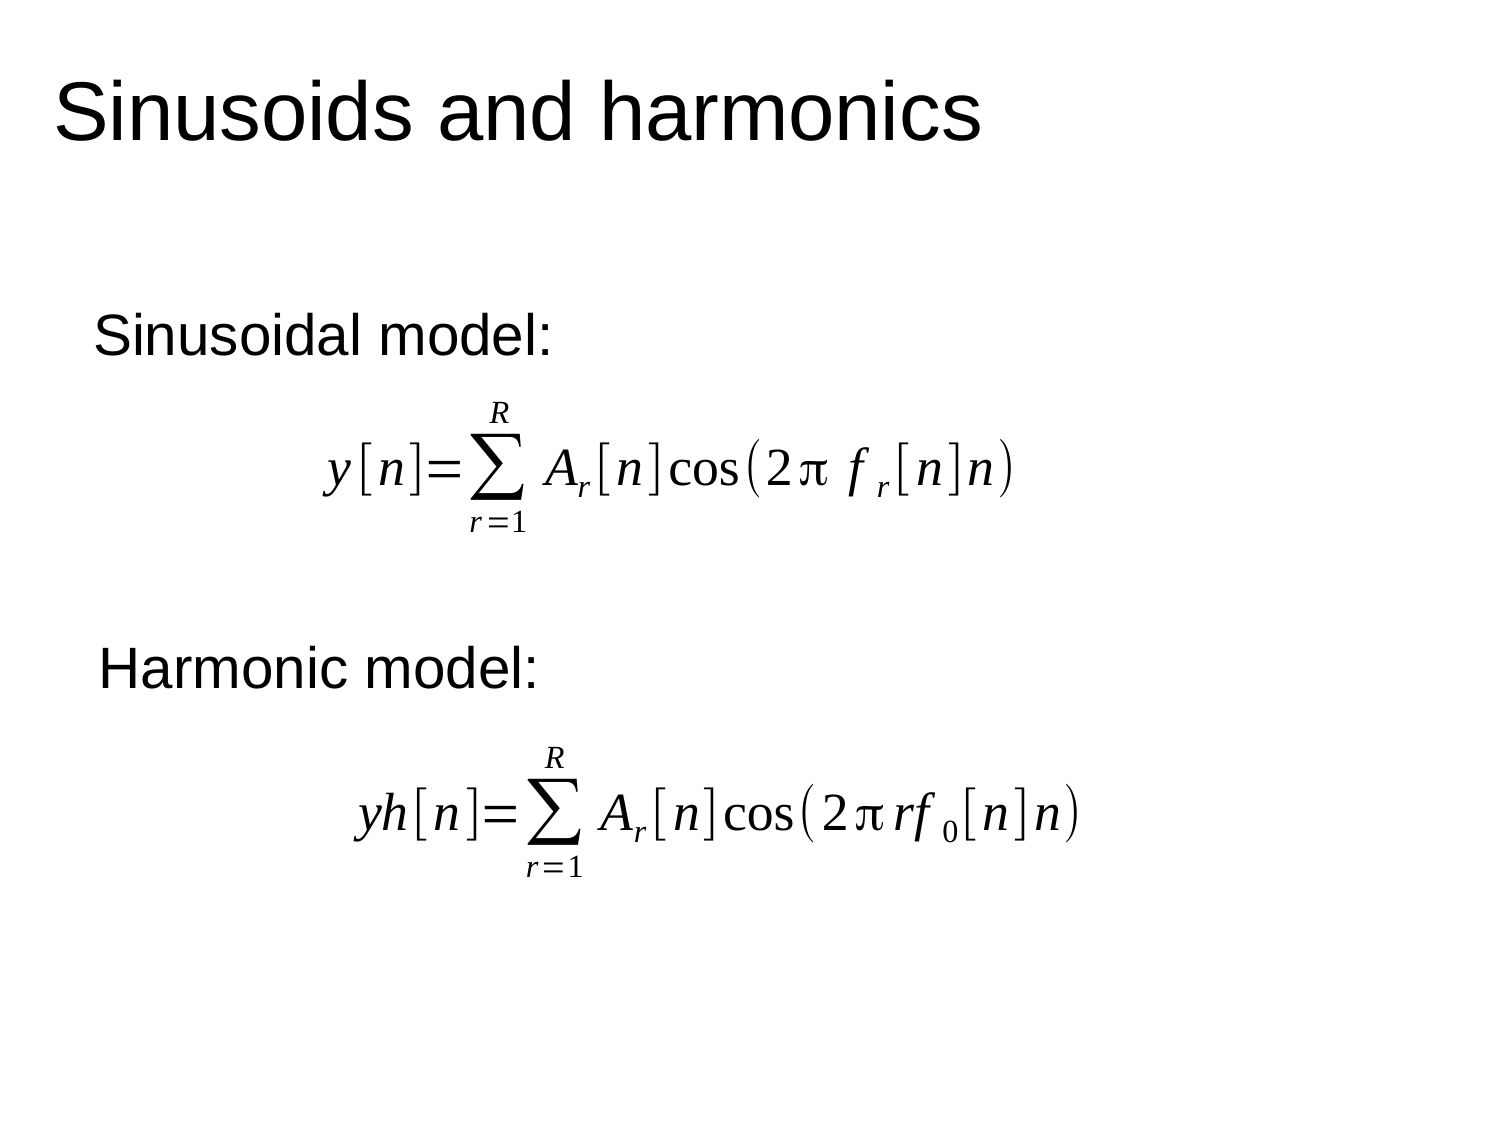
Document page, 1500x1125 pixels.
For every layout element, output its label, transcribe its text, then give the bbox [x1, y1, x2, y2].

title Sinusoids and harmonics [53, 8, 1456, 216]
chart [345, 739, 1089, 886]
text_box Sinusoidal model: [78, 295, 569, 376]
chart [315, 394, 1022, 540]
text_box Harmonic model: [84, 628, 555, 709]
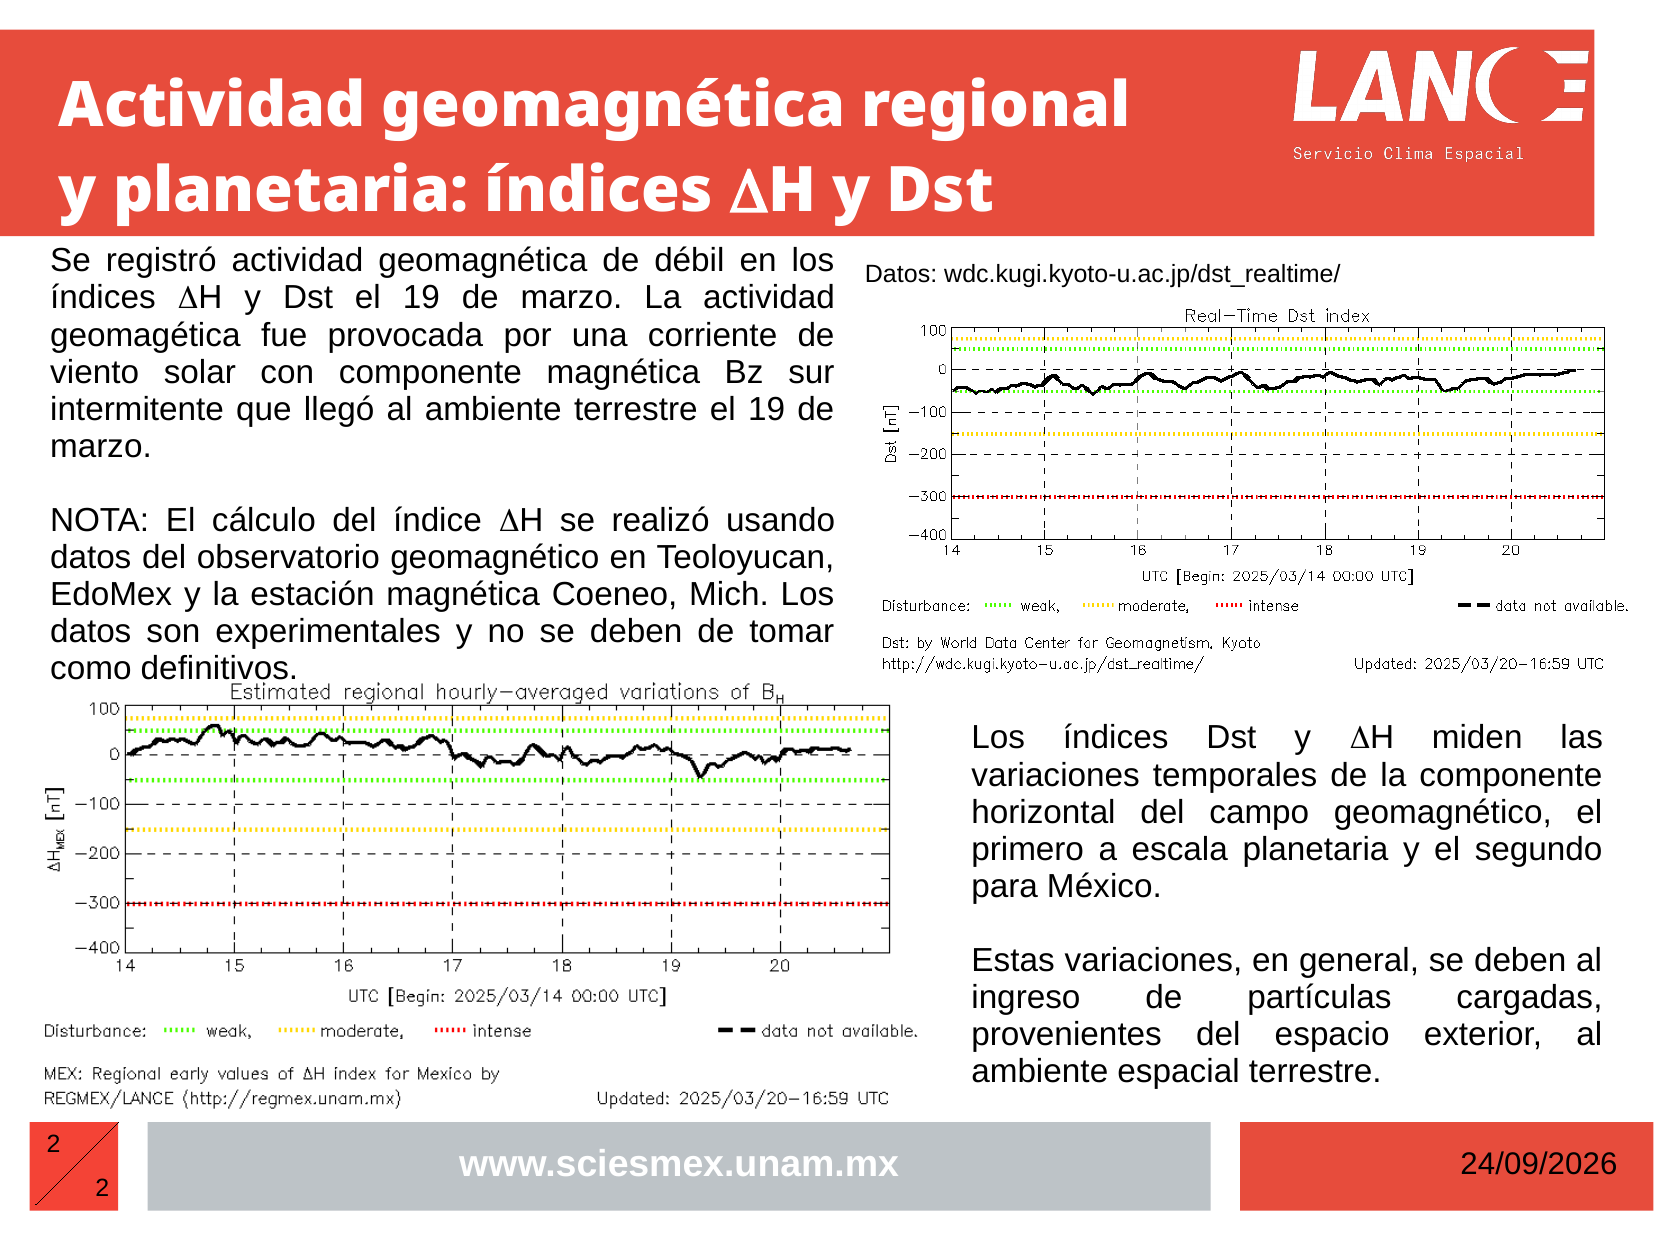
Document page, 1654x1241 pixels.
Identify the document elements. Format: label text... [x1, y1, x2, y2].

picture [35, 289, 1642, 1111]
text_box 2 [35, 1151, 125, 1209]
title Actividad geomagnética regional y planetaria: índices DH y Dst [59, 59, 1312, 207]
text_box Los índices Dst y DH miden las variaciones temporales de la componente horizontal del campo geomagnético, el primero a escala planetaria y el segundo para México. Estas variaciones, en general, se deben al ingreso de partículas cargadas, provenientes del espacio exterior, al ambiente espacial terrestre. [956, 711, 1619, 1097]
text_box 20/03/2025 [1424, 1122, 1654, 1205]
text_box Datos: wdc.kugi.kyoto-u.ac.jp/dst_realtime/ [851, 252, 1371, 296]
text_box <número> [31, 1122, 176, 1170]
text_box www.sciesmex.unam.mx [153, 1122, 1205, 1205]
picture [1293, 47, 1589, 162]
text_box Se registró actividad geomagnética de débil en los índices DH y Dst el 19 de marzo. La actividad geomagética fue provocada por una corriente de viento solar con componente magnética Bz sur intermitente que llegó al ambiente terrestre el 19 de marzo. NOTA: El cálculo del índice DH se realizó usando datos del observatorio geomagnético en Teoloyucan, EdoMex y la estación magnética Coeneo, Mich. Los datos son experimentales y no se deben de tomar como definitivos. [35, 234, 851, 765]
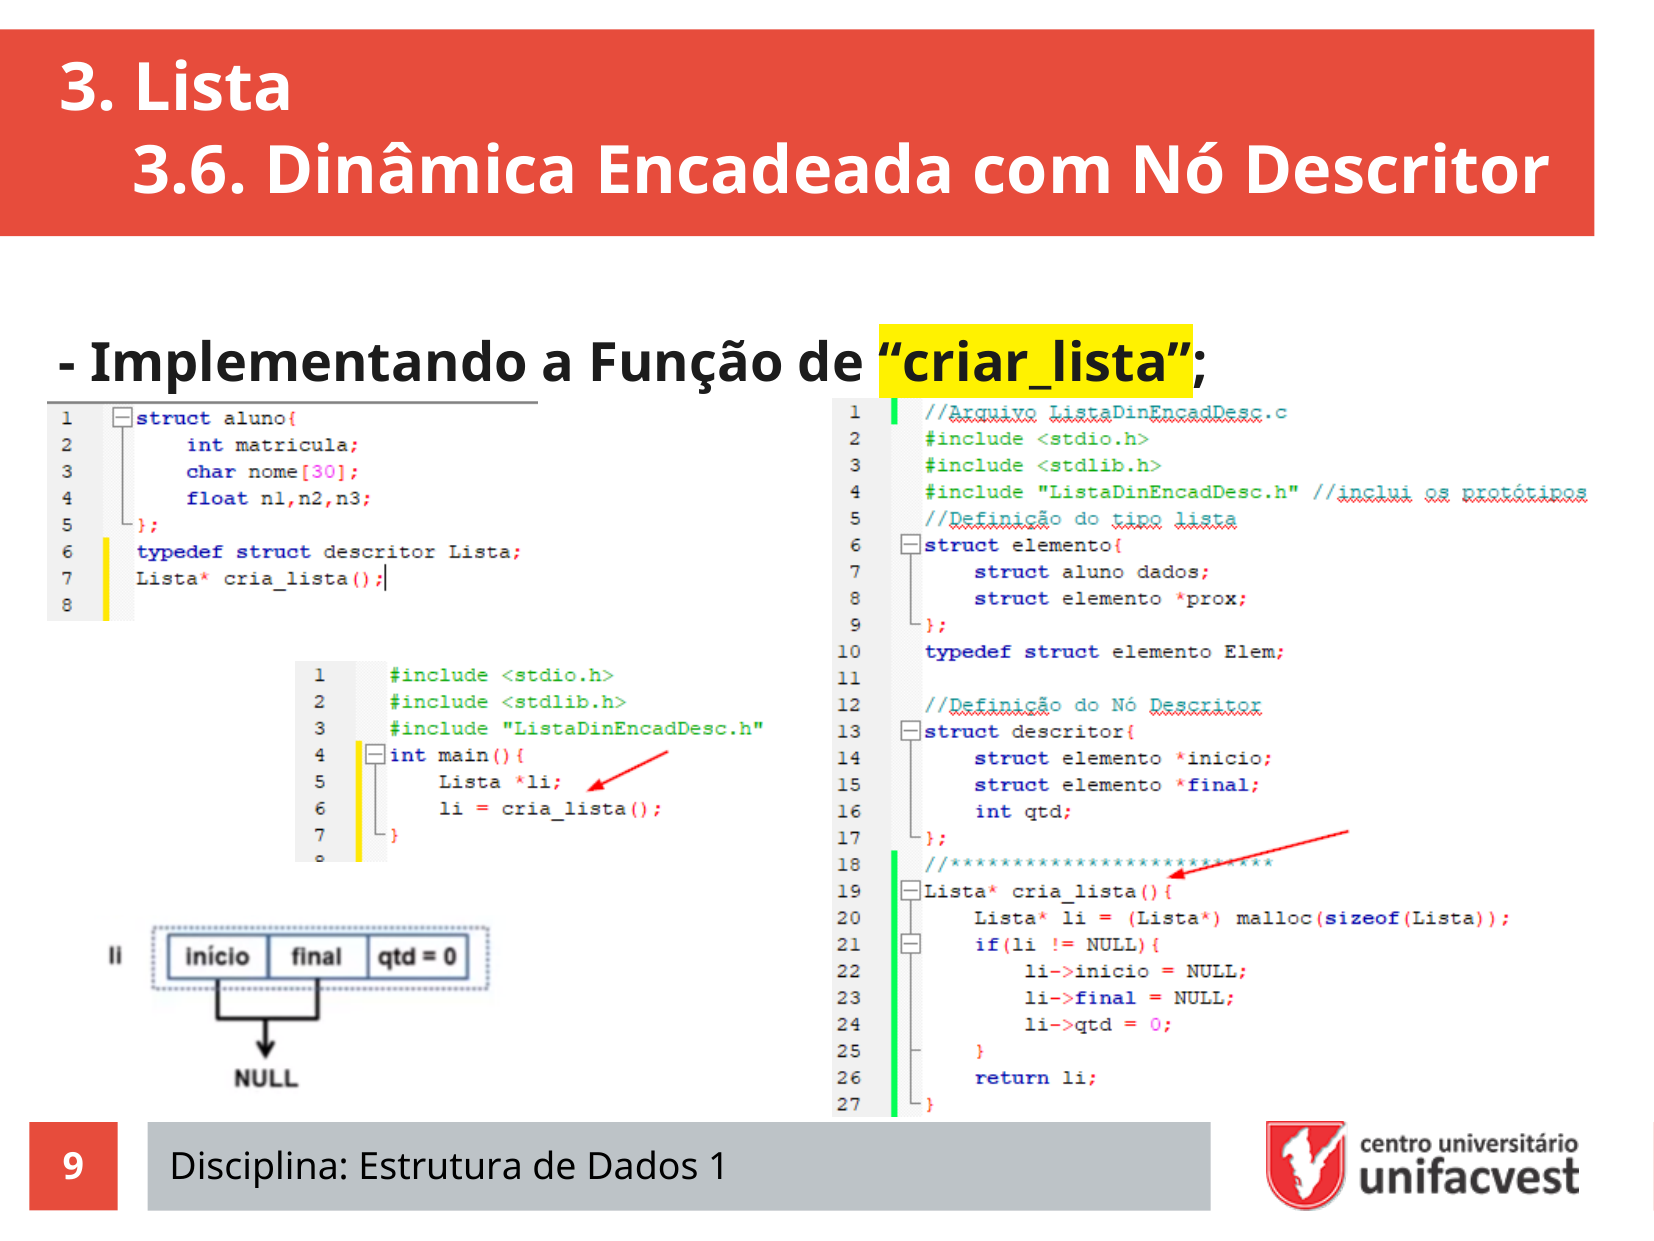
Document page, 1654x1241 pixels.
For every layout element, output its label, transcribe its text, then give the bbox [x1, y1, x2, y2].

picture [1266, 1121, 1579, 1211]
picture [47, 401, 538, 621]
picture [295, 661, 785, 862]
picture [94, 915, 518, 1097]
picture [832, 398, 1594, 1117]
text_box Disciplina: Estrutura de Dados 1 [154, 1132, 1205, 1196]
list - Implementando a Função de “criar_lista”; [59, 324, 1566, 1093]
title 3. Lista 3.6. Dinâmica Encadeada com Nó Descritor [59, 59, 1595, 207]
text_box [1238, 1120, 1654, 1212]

▶ _Tarefa proposta_: Copie, sem mudar nada, todas as linhas do material acima e deixe as imagens de fora da resposta.

▶ _Solução_:
Document page, 1500x1125 pixels.
For every layout element, output its label, transcribe its text, then give the bbox [x1, y1, x2, y2].

title Sinusoids and harmonics [53, 8, 1456, 216]
chart [345, 739, 1089, 886]
text_box Sinusoidal model: [78, 295, 569, 376]
chart [315, 394, 1022, 540]
text_box Harmonic model: [84, 628, 555, 709]
Document page, 1654x1241 pixels.
Identify the document elements. Format: label text... [x1, y1, x2, y2].

picture [35, 289, 1642, 1111]
text_box 2 [35, 1151, 125, 1209]
title Actividad geomagnética regional y planetaria: índices DH y Dst [59, 59, 1312, 207]
text_box Los índices Dst y DH miden las variaciones temporales de la componente horizontal del campo geomagnético, el primero a escala planetaria y el segundo para México. Estas variaciones, en general, se deben al ingreso de partículas cargadas, provenientes del espacio exterior, al ambiente espacial terrestre. [956, 711, 1619, 1097]
text_box 20/03/2025 [1424, 1122, 1654, 1205]
text_box Datos: wdc.kugi.kyoto-u.ac.jp/dst_realtime/ [851, 252, 1371, 296]
text_box <número> [31, 1122, 176, 1170]
text_box www.sciesmex.unam.mx [153, 1122, 1205, 1205]
picture [1293, 47, 1589, 162]
text_box Se registró actividad geomagnética de débil en los índices DH y Dst el 19 de marzo. La actividad geomagética fue provocada por una corriente de viento solar con componente magnética Bz sur intermitente que llegó al ambiente terrestre el 19 de marzo. NOTA: El cálculo del índice DH se realizó usando datos del observatorio geomagnético en Teoloyucan, EdoMex y la estación magnética Coeneo, Mich. Los datos son experimentales y no se deben de tomar como definitivos. [35, 234, 851, 765]
Document page, 1654x1241 pixels.
For every layout element, output its label, transcribe its text, then give the bbox [x1, y1, x2, y2].

picture [1266, 1121, 1579, 1211]
picture [47, 401, 538, 621]
picture [295, 661, 785, 862]
picture [94, 915, 518, 1097]
picture [832, 398, 1594, 1117]
text_box Disciplina: Estrutura de Dados 1 [154, 1132, 1205, 1196]
list - Implementando a Função de “criar_lista”; [59, 324, 1566, 1093]
title 3. Lista 3.6. Dinâmica Encadeada com Nó Descritor [59, 59, 1595, 207]
text_box [1238, 1120, 1654, 1212]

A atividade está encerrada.